文字题目 »
请选出下列记录中所有含有单词“with”的行，逐行抄录，大小写须一致。

----- 输入材料

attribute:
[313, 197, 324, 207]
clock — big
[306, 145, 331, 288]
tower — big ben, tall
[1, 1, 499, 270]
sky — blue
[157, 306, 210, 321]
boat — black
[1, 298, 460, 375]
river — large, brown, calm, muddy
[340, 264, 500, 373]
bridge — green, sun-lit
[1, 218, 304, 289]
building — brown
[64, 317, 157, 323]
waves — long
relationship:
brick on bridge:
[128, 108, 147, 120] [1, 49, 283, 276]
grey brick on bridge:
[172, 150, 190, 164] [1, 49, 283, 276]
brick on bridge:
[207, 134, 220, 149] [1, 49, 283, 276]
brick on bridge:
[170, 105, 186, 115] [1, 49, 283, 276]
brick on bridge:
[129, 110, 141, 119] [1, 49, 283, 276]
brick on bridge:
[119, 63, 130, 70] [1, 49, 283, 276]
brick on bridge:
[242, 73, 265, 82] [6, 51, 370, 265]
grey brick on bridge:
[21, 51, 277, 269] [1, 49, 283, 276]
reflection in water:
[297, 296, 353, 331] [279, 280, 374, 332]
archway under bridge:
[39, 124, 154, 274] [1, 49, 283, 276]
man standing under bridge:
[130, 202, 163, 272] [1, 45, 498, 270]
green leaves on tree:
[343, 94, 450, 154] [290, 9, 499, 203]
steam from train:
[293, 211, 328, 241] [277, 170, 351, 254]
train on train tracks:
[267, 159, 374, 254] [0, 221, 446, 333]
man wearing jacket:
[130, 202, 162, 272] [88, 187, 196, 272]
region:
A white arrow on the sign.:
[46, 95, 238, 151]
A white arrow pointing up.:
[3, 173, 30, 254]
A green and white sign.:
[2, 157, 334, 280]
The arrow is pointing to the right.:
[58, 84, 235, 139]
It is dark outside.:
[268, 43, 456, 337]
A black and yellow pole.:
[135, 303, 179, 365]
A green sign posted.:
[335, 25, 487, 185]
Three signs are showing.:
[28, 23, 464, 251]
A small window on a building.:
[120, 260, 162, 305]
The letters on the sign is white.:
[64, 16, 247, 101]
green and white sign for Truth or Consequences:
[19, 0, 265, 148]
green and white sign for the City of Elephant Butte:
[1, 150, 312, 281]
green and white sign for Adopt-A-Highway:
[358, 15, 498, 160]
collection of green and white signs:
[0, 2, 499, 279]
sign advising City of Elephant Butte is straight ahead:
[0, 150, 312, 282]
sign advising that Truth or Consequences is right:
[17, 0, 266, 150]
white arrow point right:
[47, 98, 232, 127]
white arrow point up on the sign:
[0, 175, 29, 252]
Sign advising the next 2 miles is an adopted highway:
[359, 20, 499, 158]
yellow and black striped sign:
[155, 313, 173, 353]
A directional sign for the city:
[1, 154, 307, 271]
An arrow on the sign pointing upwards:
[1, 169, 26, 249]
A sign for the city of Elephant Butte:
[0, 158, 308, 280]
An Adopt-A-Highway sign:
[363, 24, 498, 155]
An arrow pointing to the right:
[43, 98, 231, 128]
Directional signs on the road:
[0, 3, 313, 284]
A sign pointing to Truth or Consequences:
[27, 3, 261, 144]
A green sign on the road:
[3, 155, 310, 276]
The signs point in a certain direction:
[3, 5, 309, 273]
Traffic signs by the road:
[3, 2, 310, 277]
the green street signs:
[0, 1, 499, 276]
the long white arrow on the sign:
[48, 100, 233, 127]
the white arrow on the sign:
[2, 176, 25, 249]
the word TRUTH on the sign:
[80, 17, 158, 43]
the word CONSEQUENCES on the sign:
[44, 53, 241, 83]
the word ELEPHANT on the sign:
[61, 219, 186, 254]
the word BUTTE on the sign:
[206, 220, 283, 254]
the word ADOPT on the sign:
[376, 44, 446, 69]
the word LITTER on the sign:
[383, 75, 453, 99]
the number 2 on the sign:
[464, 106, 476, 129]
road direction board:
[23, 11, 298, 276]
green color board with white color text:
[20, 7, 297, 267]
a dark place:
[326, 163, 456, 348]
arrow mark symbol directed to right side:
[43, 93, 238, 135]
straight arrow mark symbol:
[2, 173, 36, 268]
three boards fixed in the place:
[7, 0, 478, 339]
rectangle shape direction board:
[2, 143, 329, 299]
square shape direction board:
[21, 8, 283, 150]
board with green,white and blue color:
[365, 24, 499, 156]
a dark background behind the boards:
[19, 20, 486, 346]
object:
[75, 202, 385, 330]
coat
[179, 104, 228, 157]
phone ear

----------
----- 输入材料

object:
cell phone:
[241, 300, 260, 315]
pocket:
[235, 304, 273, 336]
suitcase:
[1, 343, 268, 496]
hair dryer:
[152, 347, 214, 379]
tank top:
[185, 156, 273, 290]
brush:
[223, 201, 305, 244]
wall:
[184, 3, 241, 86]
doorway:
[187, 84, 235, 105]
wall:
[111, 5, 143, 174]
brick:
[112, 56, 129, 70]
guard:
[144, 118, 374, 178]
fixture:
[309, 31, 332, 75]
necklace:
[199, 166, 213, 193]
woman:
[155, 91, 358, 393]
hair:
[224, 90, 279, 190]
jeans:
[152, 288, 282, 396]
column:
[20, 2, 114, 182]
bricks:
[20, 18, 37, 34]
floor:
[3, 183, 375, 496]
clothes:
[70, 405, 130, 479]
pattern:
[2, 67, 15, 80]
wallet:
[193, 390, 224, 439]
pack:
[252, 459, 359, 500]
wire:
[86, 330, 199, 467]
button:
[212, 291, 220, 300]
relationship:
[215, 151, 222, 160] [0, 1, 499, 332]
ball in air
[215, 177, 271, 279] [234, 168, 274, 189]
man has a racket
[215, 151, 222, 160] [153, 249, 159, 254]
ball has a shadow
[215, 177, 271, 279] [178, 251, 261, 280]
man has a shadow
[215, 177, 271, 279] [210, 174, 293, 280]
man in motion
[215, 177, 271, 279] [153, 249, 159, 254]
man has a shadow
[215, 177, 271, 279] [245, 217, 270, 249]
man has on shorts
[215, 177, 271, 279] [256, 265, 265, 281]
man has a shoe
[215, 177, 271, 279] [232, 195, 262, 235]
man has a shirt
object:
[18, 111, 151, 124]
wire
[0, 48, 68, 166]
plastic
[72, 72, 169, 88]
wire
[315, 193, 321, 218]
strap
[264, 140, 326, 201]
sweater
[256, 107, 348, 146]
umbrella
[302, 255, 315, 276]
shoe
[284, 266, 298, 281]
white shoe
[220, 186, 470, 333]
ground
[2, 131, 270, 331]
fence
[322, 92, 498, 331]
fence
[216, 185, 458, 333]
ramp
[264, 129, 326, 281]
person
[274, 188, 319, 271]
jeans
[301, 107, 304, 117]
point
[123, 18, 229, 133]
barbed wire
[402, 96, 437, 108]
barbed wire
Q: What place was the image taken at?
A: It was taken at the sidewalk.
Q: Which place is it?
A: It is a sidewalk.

----------

输出结果 »
green color board with white color text:
board with green,white and blue color:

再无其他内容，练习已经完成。